Search code examples
pythonpandaslist-comprehension

List comprehension with multiple conditions on different columns


I have the following df,

data = [['Male', 'Agree'], ['Male', 'Agree'], ['Male', 'Disagree'], ['Female','Neutral']]
 
df = pd.DataFrame(data, columns = ['Sex', 'Opinion'])
df

& would like to get the total number of Male who either Agree or Disagree. I expect the answer to be 3 but instead get 9.

sum([True for x in df['Opinion'] for y in df['Sex'] if x in ['Agree','Disagree'] if y=='Male' ] 

I have done this through other methods and I'm trying to understand list comprehension better.


Solution

  • Let's unpack this a bit. The original statement

    total = sum([True for x in df['Opinion'] for y in df['Sex'] if x in ['Agree','Disagree'] if y=='Male' ]
    

    is equivalent to

    total = 0
    for x in df['Opinion']:
        for y in df['Sex']:
            if x in ['Agree', 'Disagree']:
                if y=='Male':
                    total += 1
    

    I think it should be clear in this case why you get 9.

    What you actually want is to only consider corresponding pairs of two equal sized iterables.

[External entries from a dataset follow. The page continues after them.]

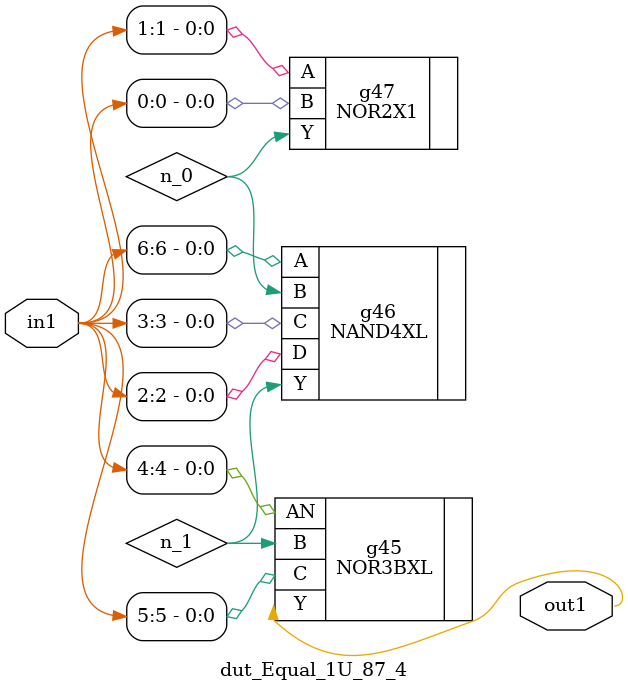
<source format=v>
`timescale 1ps / 1ps


module dut_Equal_1U_87_4(in1, out1);
  input [6:0] in1;
  output out1;
  wire [6:0] in1;
  wire out1;
  wire n_0, n_1;
  NOR3BXL g45(.AN (in1[4]), .B (n_1), .C (in1[5]), .Y (out1));
  NAND4XL g46(.A (in1[6]), .B (n_0), .C (in1[3]), .D (in1[2]), .Y
       (n_1));
  NOR2X1 g47(.A (in1[1]), .B (in1[0]), .Y (n_0));
endmodule



</source>
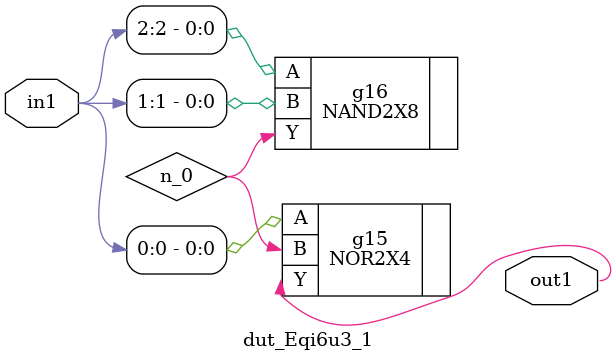
<source format=v>
`timescale 1ps / 1ps


module dut_Eqi6u3_1(in1, out1);
  input [2:0] in1;
  output out1;
  wire [2:0] in1;
  wire out1;
  wire n_0;
  NOR2X4 g15(.A (in1[0]), .B (n_0), .Y (out1));
  NAND2X8 g16(.A (in1[2]), .B (in1[1]), .Y (n_0));
endmodule



</source>
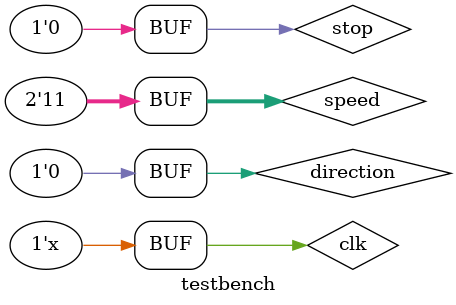
<source format=sv>
`timescale 1ns / 1ps
module testbench();

logic clk;
logic direction;
logic [1:0] speed;
logic [3:0] phases;
logic stop;

stepmotor DUT(
	.clk(clk), //100Mhz on Basys3
    .direction(direction),
	.speed(speed),
    .phases(phases),
	.stop(stop)
);

initial begin
	clk = 1'b0;
	direction = 1'b0;
	speed = 2'b00;
	stop = 1'b0;
	#40_000_000;
	
	speed = 2'b11;
	#100_000_000;
	
	
end
  
always 
	#5  clk =  !clk;  

endmodule

</source>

There's the handy zip built-in in python which does just this,

    total = 0
    for x,y in zip(df['Opinion'], df['Sex']):
        if x in ['Agree', 'Disagree'] and y=='Male':
            total += 1
    

    or as a comprehension

    total = sum(1 for x,y in zip(df['Opinion'], df['Sex']) if x in ['Agree', 'Disagree'] and y=='Male')